Document segment |
Content starts

Re: [HACKERS] proposal - Default namespaces for XPath expressions (PostgreSQL 11)

From: Pavel Stehule <pavel(dot)stehule(at)gmail(dot)com>
To: Kyotaro HORIGUCHI <horiguchi(dot)kyotaro(at)lab(dot)ntt(dot)co(dot)jp>
Cc: Thomas Munro <thomas(dot)munro(at)enterprisedb(dot)com>, PostgreSQL Hackers <pgsql-hackers(at)postgresql(dot)org>
Subject: Re: [HACKERS] proposal - Default namespaces for XPath expressions (PostgreSQL 11)
Date: 2018-01-24 09:30:39
Message-ID: CAFj8pRBVUVvG1CXxgrs0UipTziUX6M788z-=L9gQvwAB4UGLeg@mail.gmail.com
Views: Raw Message | Whole Thread | Download mbox
Thread:
Lists: pgsql-hackers

Hi

2018-01-23 8:13 GMT+01:00 Kyotaro HORIGUCHI <horiguchi(dot)kyotaro(at)lab(dot)ntt(dot)co(dot)jp
>:

> Hello, I returned to this.
>
> I thouroughly checked the translator's behavior against the XPath
> specifications and checkd out the documentation and regression
> test. Almost everything is fine for me and this would be the last
> comment from me.
>
> At Fri, 24 Nov 2017 18:32:43 +0100, Pavel Stehule <pavel(dot)stehule(at)gmail(dot)com>
> wrote in <CAFj8pRB7Fs_2DrtUTGhTmQb+KReXPH6SG62hGWO3KVL_eZYCaA@
> mail.gmail.com>
> > 2017-11-24 18:13 GMT+01:00 Pavel Stehule <pavel(dot)stehule(at)gmail(dot)com>:
> >
> > >
> > >
> > > 2017-11-24 17:53 GMT+01:00 Pavel Stehule <pavel(dot)stehule(at)gmail(dot)com>:
> > >
> > >> Hi
> > >>
> > >> 2017-11-22 22:49 GMT+01:00 Thomas Munro <
> thomas(dot)munro(at)enterprisedb(dot)com>:
> > >>
> > >>> On Thu, Nov 9, 2017 at 10:11 PM, Pavel Stehule <
> pavel(dot)stehule(at)gmail(dot)com>
> > >>> wrote:
> > >>> > Attached new version.
> > >>>
> > >>> Hi Pavel,
> > >>>
> > >>> FYI my patch testing robot says[1]:
> > >>>
> > >>> xml ... FAILED
> > >>>
> > >>> regression.diffs says:
> > >>>
> > >>> + SELECT x.* FROM t1, xmltable(XMLNAMESPACES(DEFAULT 'http://x.y'),
> > >>> '/rows/row' PASSING t1.doc COLUMNS data int PATH
> > >>> 'child::a[1][attribute::hoge="haha"]') as x;
> > >>> + data
> > >>> + ------
> > >>> + (0 rows)
> > >>> +
> > >>>
> > >>> Maybe you forgot to git-add the expected file?
> > >>>
> > >>> [1] https://travis-ci.org/postgresql-cfbot/postgresql/
> builds/305979133
> > >>
> > >>
> > >> unfortunately xml.out has 3 versions and is possible so one version
> > >> should be taken elsewhere than my comp.
> > >>
> > >> please can me send your result xml.out file?
> > >>
> > >
> > > looks like this case is without xml support so I can fix on my comp.
> > >
> > >
> > fixed regress test
>
> (I wouldn't have found that..)
>
> I have three comments on the behavior and one on documentation.
>
> 1. Lack of syntax handling.
>
> ["'" [^'] "'"] is also a string literal, but getXPathToken is
> forgetting that and applying default namespace mistakenly to the
> astring content.

Content ends

Things to do |
**a.** Print the part of the mailing-list message that opens with the words "2018-01-23 8:13 GMT+01:00" and closes with "comment from me.".
**b.** Using the mailing-list message, state yes or no for each statement and quote the deciding words: (i) Thomas Munro's patch testing robot reported a failure in the xml test. (ii) Pavel Stehule says xml.out has two versions. (iii) Kyotaro HORIGUCHI has four comments on the behavior.
The material after this point comes from a different source than the mailing-list message.

Information shown |
Content starts

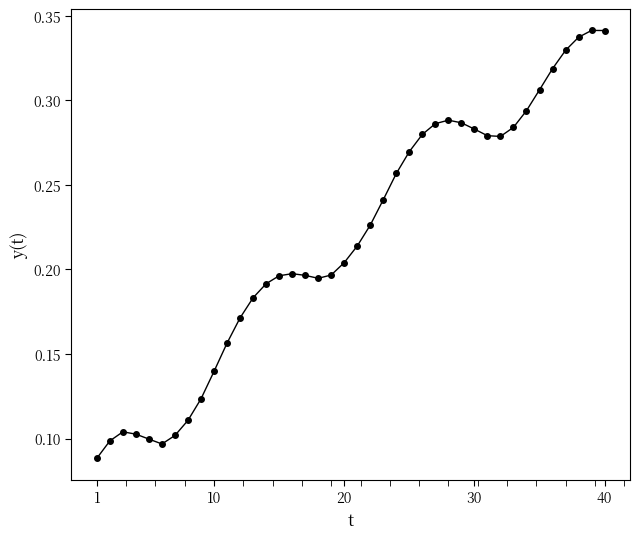

What is the sum of all values?

8.7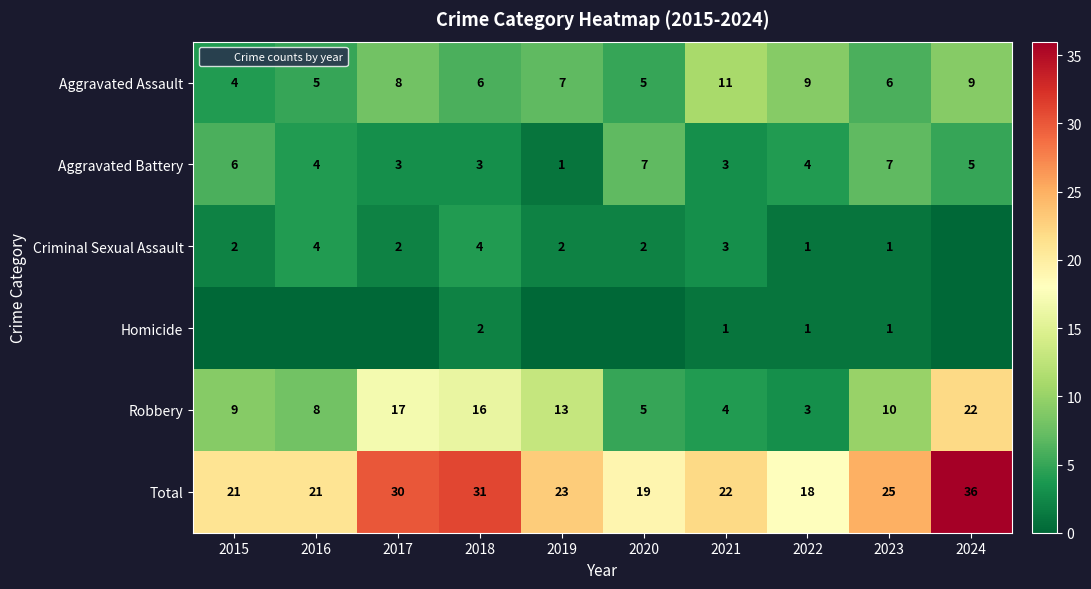

What is the difference between the maximum and minimum values in the Total series?

18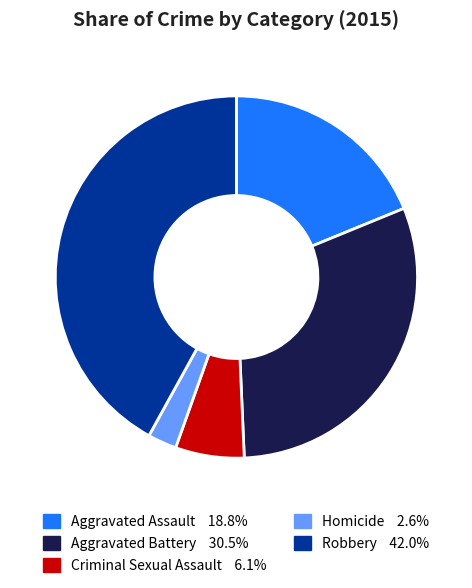

Does Aggravated Assault represent more than half of the total?

No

Content ends

Task solutions |
**a.**
2018-01-23 8:13 GMT+01:00 Kyotaro HORIGUCHI <horiguchi(dot)kyotaro(at)lab(dot)ntt(dot)co(dot)jp
>:

> Hello, I returned to this.
>
> I thouroughly checked the translator's behavior against the XPath
> specifications and checkd out the documentation and regression
> test. Almost everything is fine for me and this would be the last
> comment from me.

**b.**
(i) Yes: "FYI my patch testing robot says[1]:" followed by "xml ... FAILED"
(ii) No: "unfortunately xml.out has 3 versions"
(iii) No: "I have three comments on the behavior and one on documentation."